I have not heard back.
♦”The IPOF is governed by sworn law enforcement officers representing each member agency … Each agency appoints a primary and alternate representative,” IPOF’s website says right now, while indicating that totals about a dozen law enforcement agencies, the largest of which by far is Las Vegas Metropolitan Police Department. But despite this stated one-for-all-and-all-for-one philosophy, the IPOF web site page entitled “The Board” currently lists just four names, although it seems two aren’t board members. IPOF’s corporate registration with the State of Nevada right now lists no more than five officers and directors. Even worse, IPOF’s latest federal tax return–filed under penalty of perjury–actually listed NO board members by name as of December 31, 2024. IPOF did not check any boxes next to names in the required column for current directors. By law (and even common sense), there has to be at least one board member, and under IRS 990 rules all board members at year’s end have to be disclosed and identified as such on the tax return. This may be a mere tax-return-preparation error (despite the $13,975 IPOF spent on accounting.) But in my view that’s a material omission that might well force IPOF to file an amended tax return for the second straight year. (Below, I’ll discuss the reason for that first amended return.)
I have not heard back.
♦By adding numbers from various schedules on the 2024 tax return, it appears that IPOF received $981,000 in donated private support, plus another $415,000 in investment returns, mainly from its $3 million endowment, for total revenue of $1.4 million. But it was not at all clear how much money went to “provide monetary assistance” to affected families, which IPOF states on its web site to be its mission. That sum might have been $495,000 in cash grants to 17 unidentified families, the sum of several different schedules on the tax return, or something more or less, due to covering of other costs or double-counting. According to the IPOF website, no officers were killed in the line of duty during 2024, which tends to bump up the numbers.

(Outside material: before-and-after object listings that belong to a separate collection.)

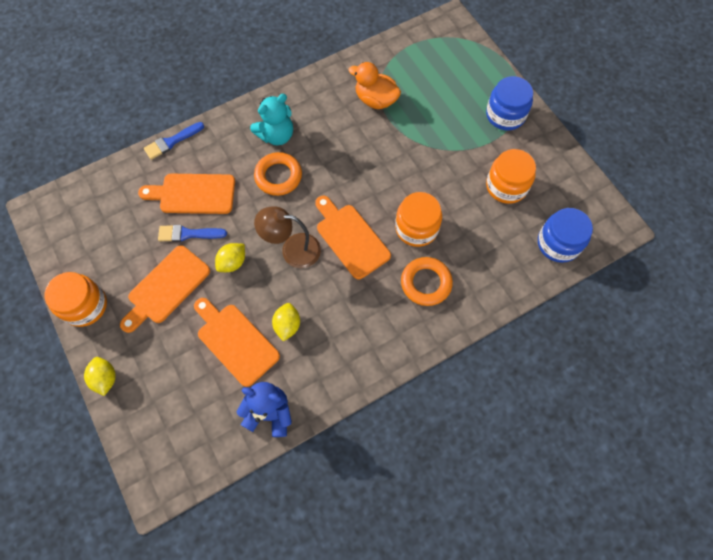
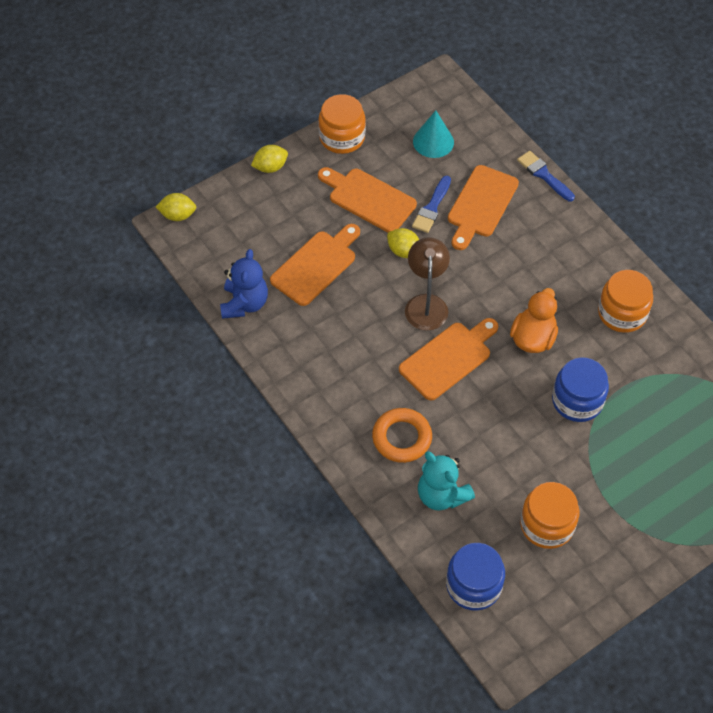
camera: 85 degrees right, 10 degrees down
orange cutting board [138,174,235,214] -> orange cutting board turned 150 degrees counterclockwise [448,165,519,250]
blue brush [158,225,227,242] -> blue brush turned 150 degrees counterclockwise [412,176,451,233]
turquoise teddy bear [250,94,293,145] -> turquoise teddy bear moved to [418,451,475,511]
orange ring [254,152,302,196] -> none
yellow lemon [272,303,300,342] -> yellow lemon moved to [156,193,196,221]
orange duck [348,62,401,109] -> orange duck moved to [510,288,558,353]
orange jar [395,192,442,247] -> orange jar moved to [598,270,653,333]
blue jar [486,76,533,130] -> blue jar moved to [552,357,609,422]
none -> turquoise cone [413,110,454,158]

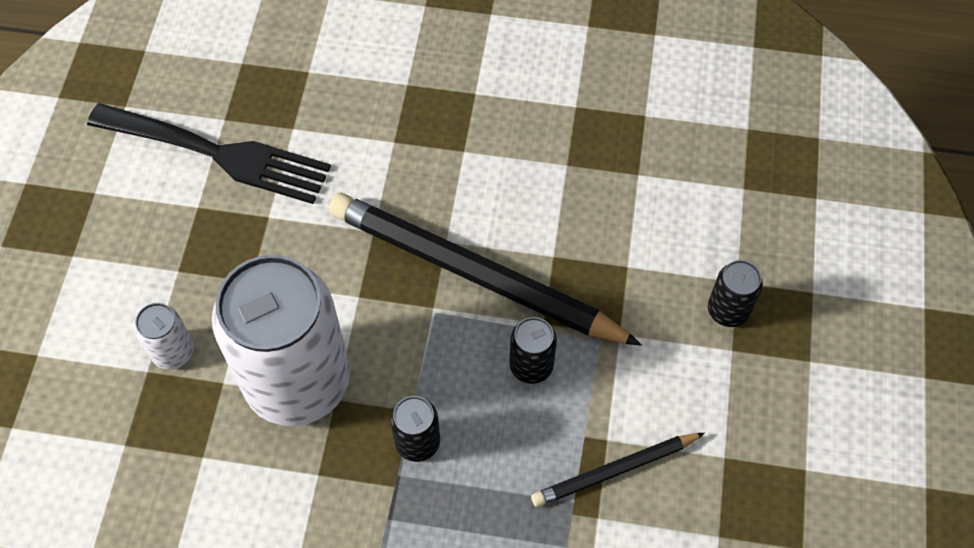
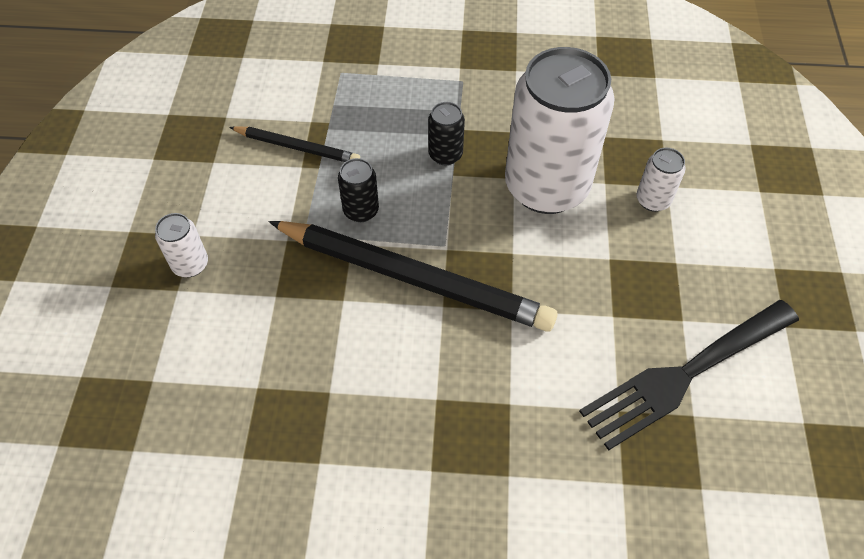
camera: 175 degrees right, 5 degrees down
black fork [87,103,331,204] -> black fork turned 45 degrees counterclockwise [579,300,799,451]
black pencil [531,433,705,507] -> black pencil turned 45 degrees clockwise [229,126,360,162]
black can [708,260,763,327] -> white can [155,213,208,277]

But there also was a large listed expense of $247,722 mysteriously described without detail as “donations to various organizations.” Which ones? For what? The tax return didn’t say. IRS rules require disclosure of the name and amount of any organization receiving $5,000 or more from a nonprofit. With none listed, and assuming the stated numbers are accurate, and no one got more than $5,000, simple math would suggest that has to be at least nearly 50 donees.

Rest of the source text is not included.